Die Kommission für Rechtsfragen des Ständerates hat ihre Beratung des neuen Fusionsgesetzes abgeschlossen und die Vorlage einstimmig angenommen.

Die Kommission hat das Fusionsgesetz (00.052) zu Ende beraten und einstimmig angenommen. Dieses neue Gesetz soll die bestehenden lückenhaften Vorschriften des Obligationenrechts über die Fusion, Spaltung und Umwandlung ersetzen und ergänzen. Die Kommission hat einige Änderungen eingefügt. So beantragt sie, die Bedingungen für die Fusion zu Sanierungszwecken (Art. 6) in dem Sinne zu lockern, dass auf die Anforderung an das frei verfügbare Eigenkapital verzichtet werden kann, sofern die Gläubiger einen Rangrücktritt ihrer Forderungen akzeptieren. Die Kommission führte, in Anlehnung an das Europarecht, auch Erleichterungen in Bezug auf die Zwischenbilanz ein, die fusionierende Unternehmen oder Unternehmen, die an einer Spaltung oder Umwandlung beteiligt sind, zu erstellen haben.

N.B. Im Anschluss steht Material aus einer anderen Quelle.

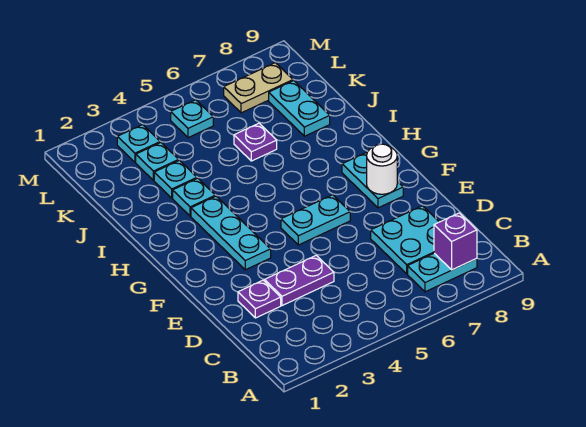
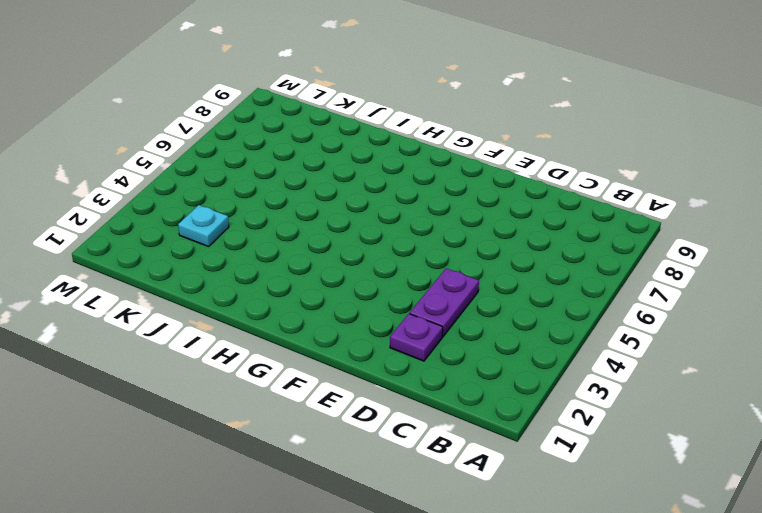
none -> cyan plate B7:B8 level 1
none -> cyan plate C7:D8 level 1
none -> cyan plate F3:H3 level 1

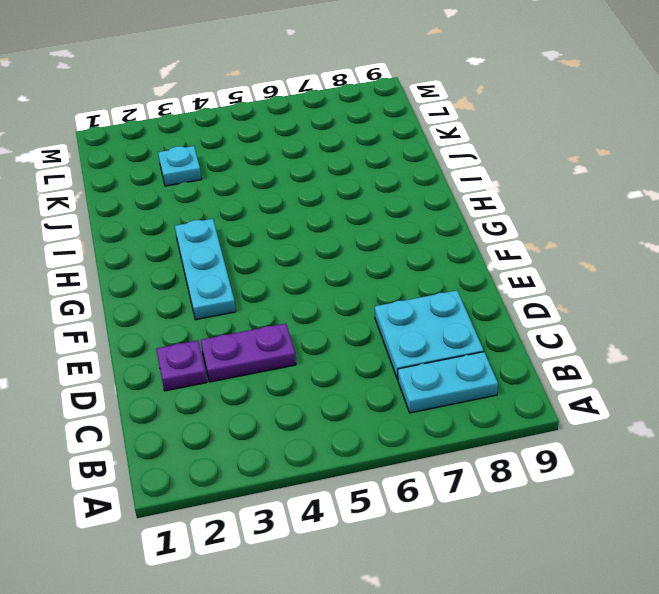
none -> cyan plate F5:F6 level 1
none -> cyan plate F8:G8 level 1
none -> cyan plate I3 level 1

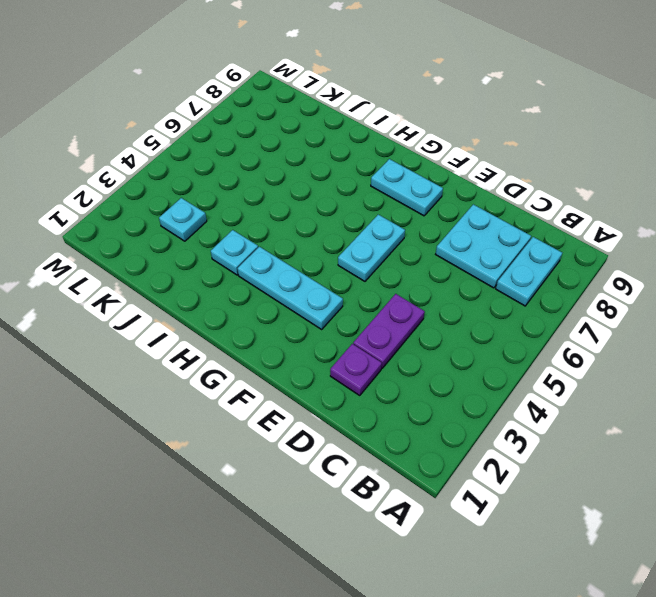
none -> cyan plate J3 level 1
none -> purple plate J6 level 1
none -> cyan plate J8:K8 level 1

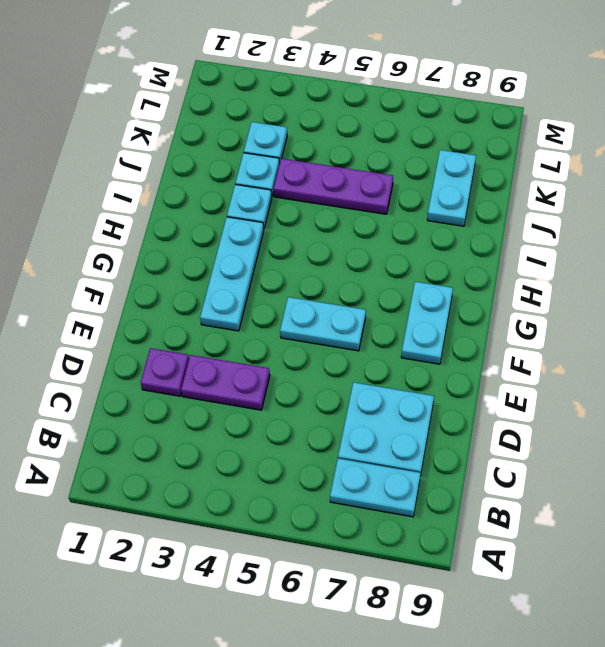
purple plate J4:J6 level 1 -> purple plate J6 level 1
none -> cyan plate L3 level 1
none -> cyan plate L5 level 1
none -> tan plate L7:L8 level 1

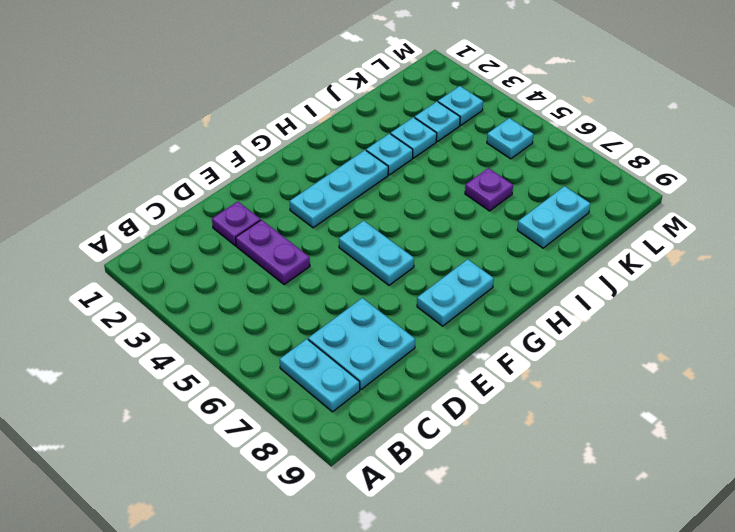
none -> tan plate L7:L8 level 1
none -> purple brick B8 level 2
none -> white round brick F8 level 2

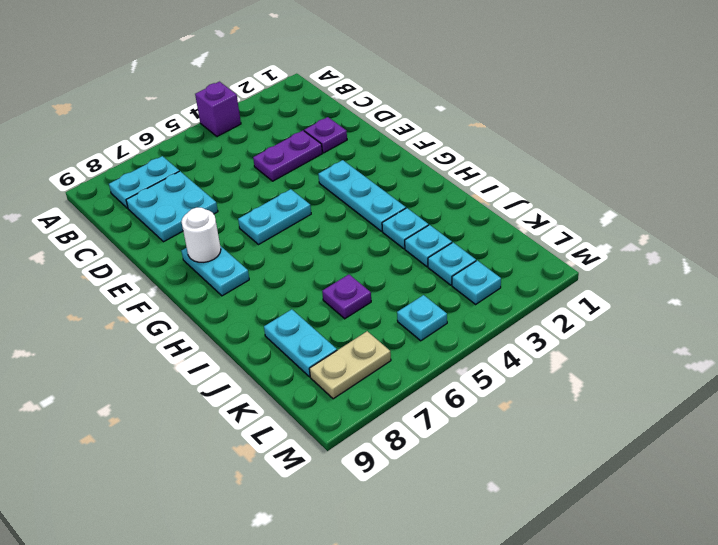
purple brick A4 level 1 -> purple brick B8 level 2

Im Weiteren hat die Kommission die Änderungsanträge zu den steuerlichen Aspekten geprüft, welche die Kommission für Wirtschaft und Abgaben des Ständerates (WAK-S) in ihrem Mitbericht gestellt hatte. Gemäss der Vorlage des Bundesrates sollen die Umstrukturierungen steuerneutral sein. Die Kommission hat den von der WAK-S beantragten Ergänzungen zur konsequenten Befolgung dieses Gebots der Steuerneutralität zugestimmt. Die WAK-S beantragte zudem zwei weitere Entlastungen bei den Stempelabgaben: erstens die Entlastung der Emissionsabgabe auf Beteiligungsrechten, die bei der Umwandlung einer Gesellschaft ohne juristische Persönlichkeit, sowie bei der Umwandlung eines Vereins, einer Stiftung oder eines Unternehmens des öffentlichen Rechts geschaffen werden; zweitens die Aufhebung der Umsatzabgabe auf konzerninternen Beteiligungsübertragungen. Die erste Entlastung hat die Kommission mit 7 zu 5 Stimmen angenommen, die zweite hingegen mit 6 zu 5 Stimmen abgelehnt.

Das Abkommen zwischen der Schweiz und der besonderen Verwaltungsregion Hongkong der Volksrepublik China über Rechtshilfe in Strafsachen ( Botschaft des Bundesrates vom 22.11.00; 00.092) wird von der Kommission einstimmig gutgeheissen. Dieses Abkommen bietet ein effizientes Instrumentarium für die internationale Zusammenarbeit bei der Bekämpfung der organisierten Kriminalität und der Geldwäscherei. Insbesondere ermöglicht es, Personenidentifikationen vorzunehmen, den Aufenthalt gesuchter Personen zu ermitteln, Schriftstücke zuzustellen, Zeugen und Sachverständige auf dem Gebiet der anderen Partei einzuvernehmen und Häftlinge für Einvernahmen an die andere Partei zu überstellen. Der Abkommenstext entspricht in den Grundzügen dem Europäischen Übereinkommen über die Rechtshilfe in Strafsachen.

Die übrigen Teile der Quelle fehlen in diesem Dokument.